The serialization algorithms assume that the document is being serialized
without having been parsed from a block of source code before. It doesn't
preserve existing formatting.
For reference: http://domparsing.spec.whatwg.org/#concept-serialize-xml
Example: If I parse this:
<class name="Computer Science"
code="CSCI"
>
<student id="X1234"/>
</class>
The resulting DOM is fine. When I reserialize it, I get:
<class name="Computer Science" code="CSCI">
<student id="X1234"/>
</class>
When I perform a diff in SVN or Mercurial before committing, the source
code shows changes that I did not intend. Forget the fact that the latter
is 'prettier' - the authoring style has been altered.
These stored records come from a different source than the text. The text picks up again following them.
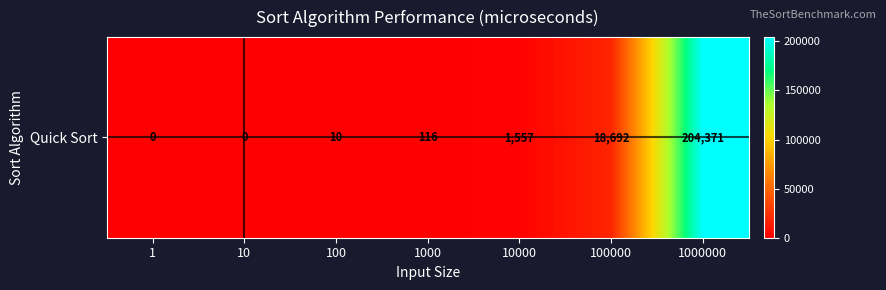

Which has a higher value, 1000 or 1000000?

1000000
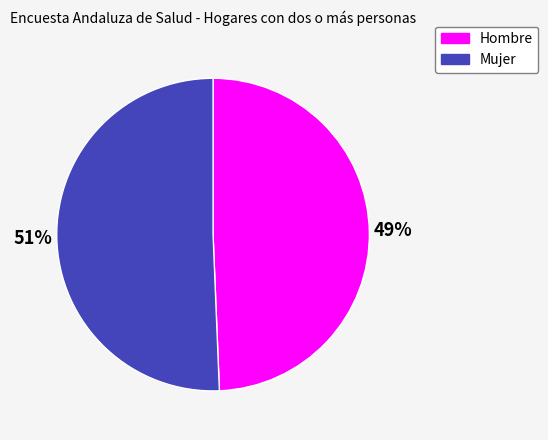

To the nearest percent, what percentage of the pie is Hombre?

49%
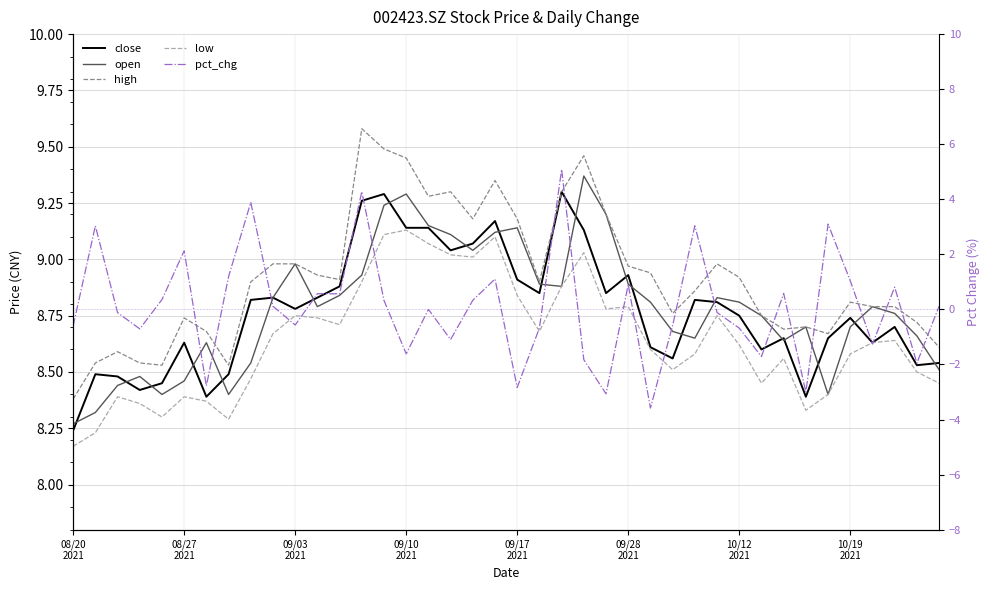

List the series in order of their peak value, lowest first.

pct_chg, low, close, open, high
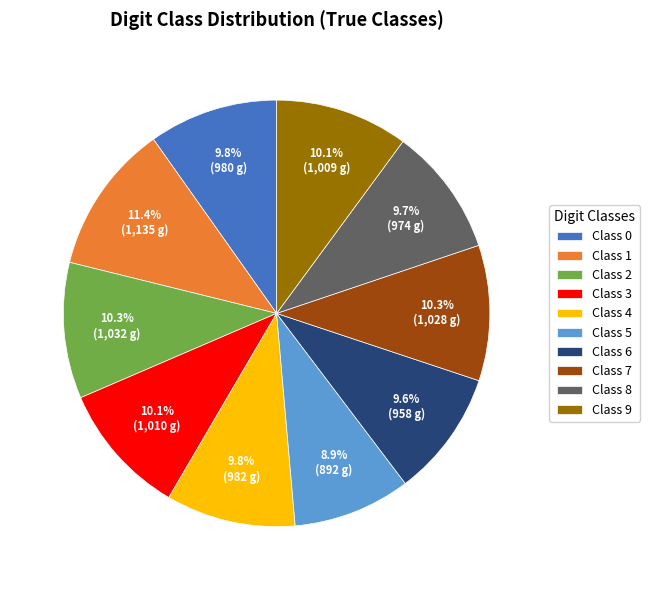

Combined, what portion of the pie is Class 4 and Class 3?

19.9%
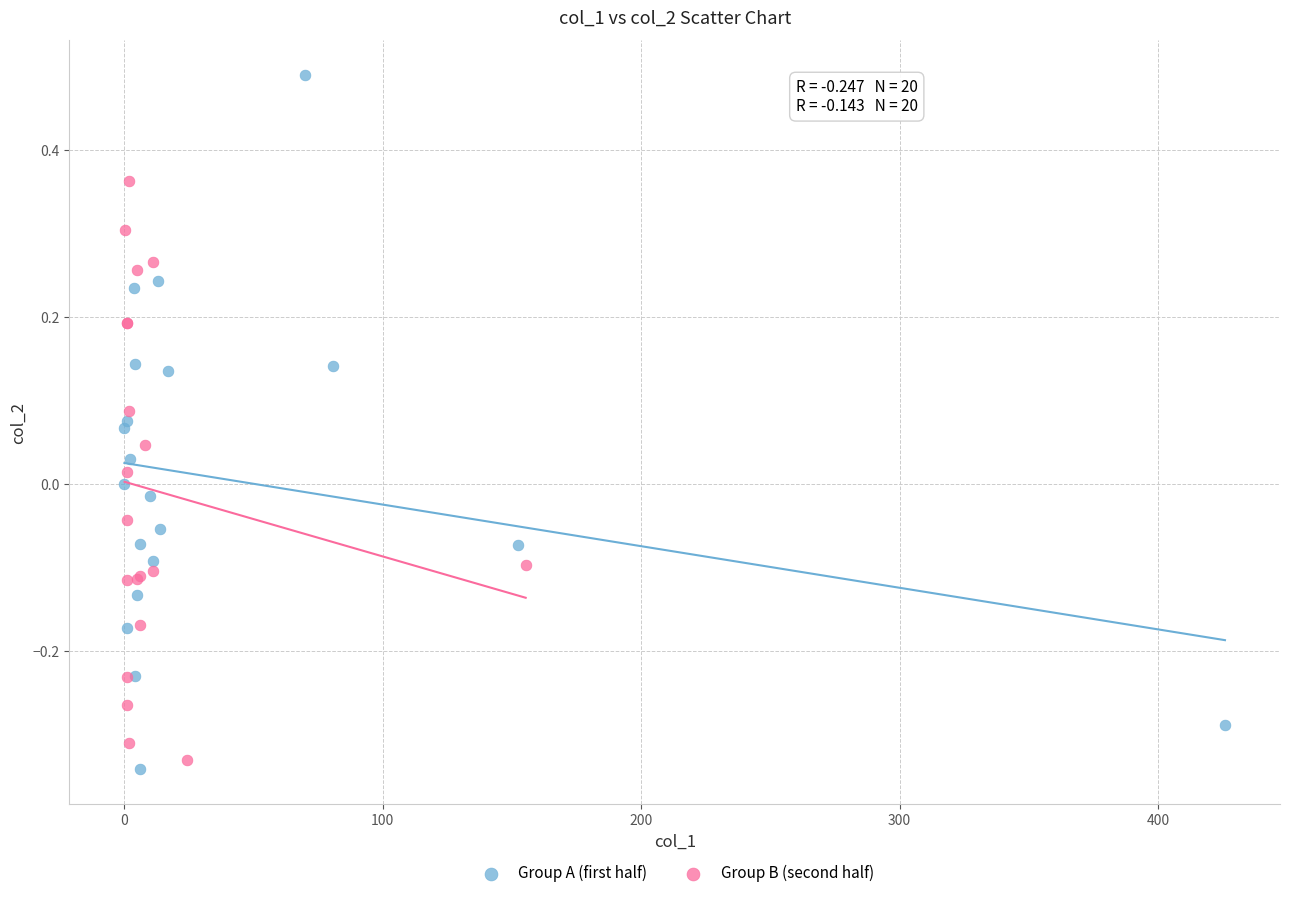

What are all the series names shown in the legend?

Group A (first half), Group B (second half)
This may be
significant when there are several attributes on an element, pushing the
line length well above 80 characters.
I'm starting some experiments using Mozilla's SAX parser and JavaScript to
attempt to figure out some solutions. First, the DOMParser may elect to
cache starting and closing tags for elements (and the original source for
non-elements) as a private property of nodes which the DOMSerializer may
use if the node has not mutated. Second, I'm going to try defining a
"MarkupIndent" data type in JS to try capturing the source document's
indentation style(s), so that when a node changes (adding a new attribute,
for example), the DOMSerializer will have some information to make an
educated guess about how the author wants it formatted.
I expect within a month or so I can deliver a working implementation with
documentation and tests. I hope that we could add a chapter to the
DOMParsing spec, making this an optional feature.
--
"The first step in confirming there is a bug in someone else's work is
confirming there are no bugs in your own."